Principles of Practice
- Set aside expectation, striving, and judgement. Instead of trying to be a certain way, practice noticing and accepting how you actually are in this moment. Be curious. Have fun!
- Never feel compelled to do anything that feels uncomfortable for you for any reason.
- When you first move into a pose only go far enough to find sensation that is mild to moderate.
- After a breath or two you, if you feel like challenging boundaries, you can slowly explore your way forward, or, you can choose to stay where you are.
Dealing with Distraction
It is a given that at some point in your practice part of your mind will start thinking about something else. It could be noise in or outside the room. It could be an intrusive thought about a past experience or a future obligation.

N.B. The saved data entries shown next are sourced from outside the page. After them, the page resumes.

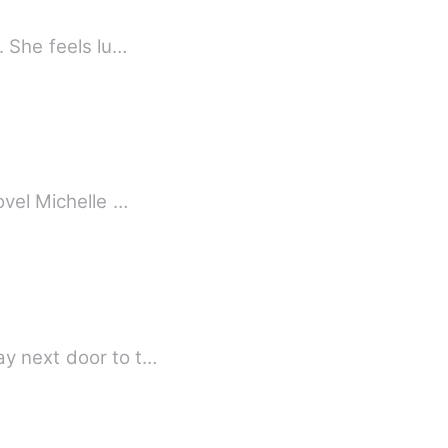
. She feels lu…
ovel Michelle …
ay next door to t…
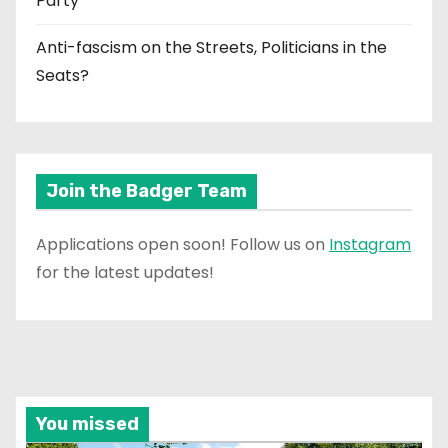
Party
Anti-fascism on the Streets, Politicians in the
Seats?
Join the Badger Team
Applications open soon! Follow us on
Instagram
for the latest updates!
You missed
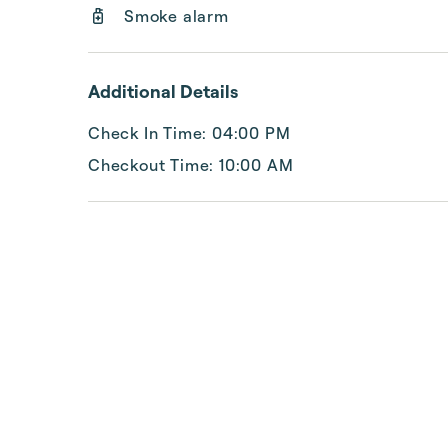
Smoke alarm
Additional Details
Check In Time: 04:00 PM
Checkout Time: 10:00 AM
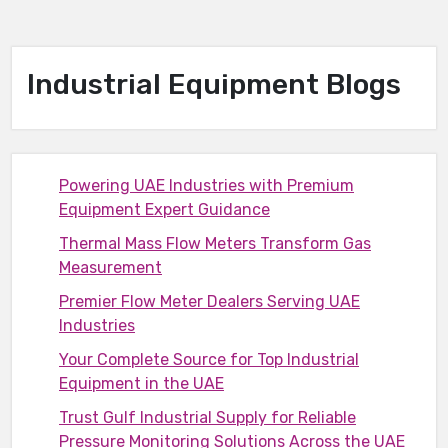
Industrial Equipment Blogs
Powering UAE Industries with Premium
Equipment Expert Guidance
Thermal Mass Flow Meters Transform Gas
Measurement
Premier Flow Meter Dealers Serving UAE
Industries
Your Complete Source for Top Industrial
Equipment in the UAE
Trust Gulf Industrial Supply for Reliable
Pressure Monitoring Solutions Across the UAE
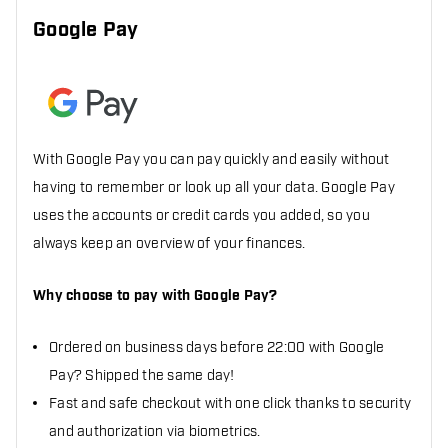
Google Pay
With Google Pay you can pay quickly and easily without
having to remember or look up all your data. Google Pay
uses the accounts or credit cards you added, so you
always keep an overview of your finances.
Why choose to pay with Google Pay?
Ordered on business days before 22:00 with Google
Pay? Shipped the same day!
Fast and safe checkout with one click thanks to security
and authorization via biometrics.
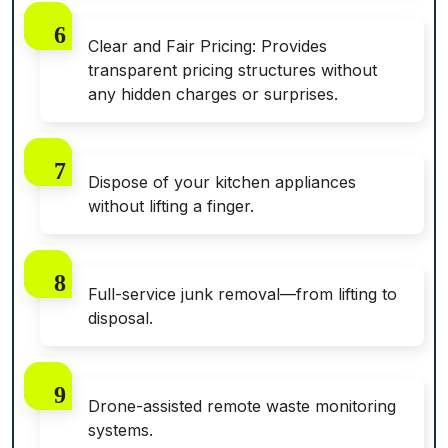
Clear and Fair Pricing: Provides
transparent pricing structures without
any hidden charges or surprises.
Dispose of your kitchen appliances
without lifting a finger.
Full-service junk removal—from lifting to
disposal.
Drone-assisted remote waste monitoring
systems.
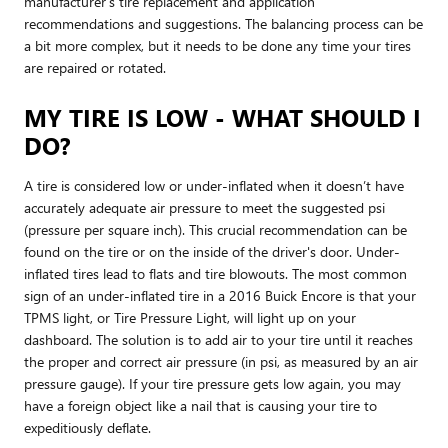
manufacturer’s tire replacement and application
recommendations and suggestions. The balancing process can be
a bit more complex, but it needs to be done any time your tires
are repaired or rotated.
MY TIRE IS LOW - WHAT SHOULD I
DO?
A tire is considered low or under-inflated when it doesn’t have
accurately adequate air pressure to meet the suggested psi
(pressure per square inch). This crucial recommendation can be
found on the tire or on the inside of the driver's door. Under-
inflated tires lead to flats and tire blowouts. The most common
sign of an under-inflated tire in a 2016 Buick Encore is that your
TPMS light, or Tire Pressure Light, will light up on your
dashboard. The solution is to add air to your tire until it reaches
the proper and correct air pressure (in psi, as measured by an air
pressure gauge). If your tire pressure gets low again, you may
have a foreign object like a nail that is causing your tire to
expeditiously deflate.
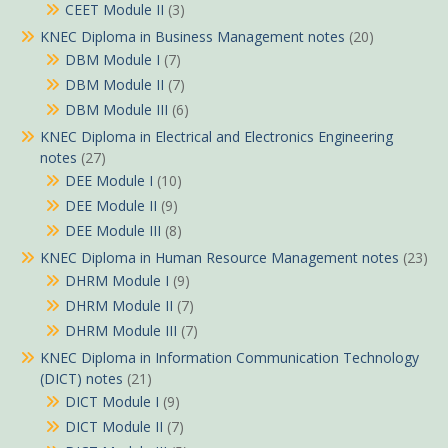
CEET Module II
(3)
KNEC Diploma in Business Management notes
(20)
DBM Module I
(7)
DBM Module II
(7)
DBM Module III
(6)
KNEC Diploma in Electrical and Electronics Engineering
notes
(27)
DEE Module I
(10)
DEE Module II
(9)
DEE Module III
(8)
KNEC Diploma in Human Resource Management notes
(23)
DHRM Module I
(9)
DHRM Module II
(7)
DHRM Module III
(7)
KNEC Diploma in Information Communication Technology
(DICT) notes
(21)
DICT Module I
(9)
DICT Module II
(7)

This is normal. In fact, this process of acknowledging then setting aside distracting thoughts is what this practice is about. When we notice that we are no longer focussed on what we wish to, generally the present moment awareness of breath or body, we patiently, and without self-judgement, bring our awareness back to our intended object of concentration. In the beginning it will seem difficult, but like any other learned skill our capacity to do this will grow with practice. Consider this. There is a part of your mind, a part of you that noticed that you were distracted. This is the aspect of self-awareness that we wish to grow. This is the part of us that can watch our experience with self-compassion, kindness, and equanimity.
So, when a distraction arises it is not an impediment to your practice, it is an opportunity to make it stronger. Accept that distractions are inevitable, and understand that you can find peace amidst them.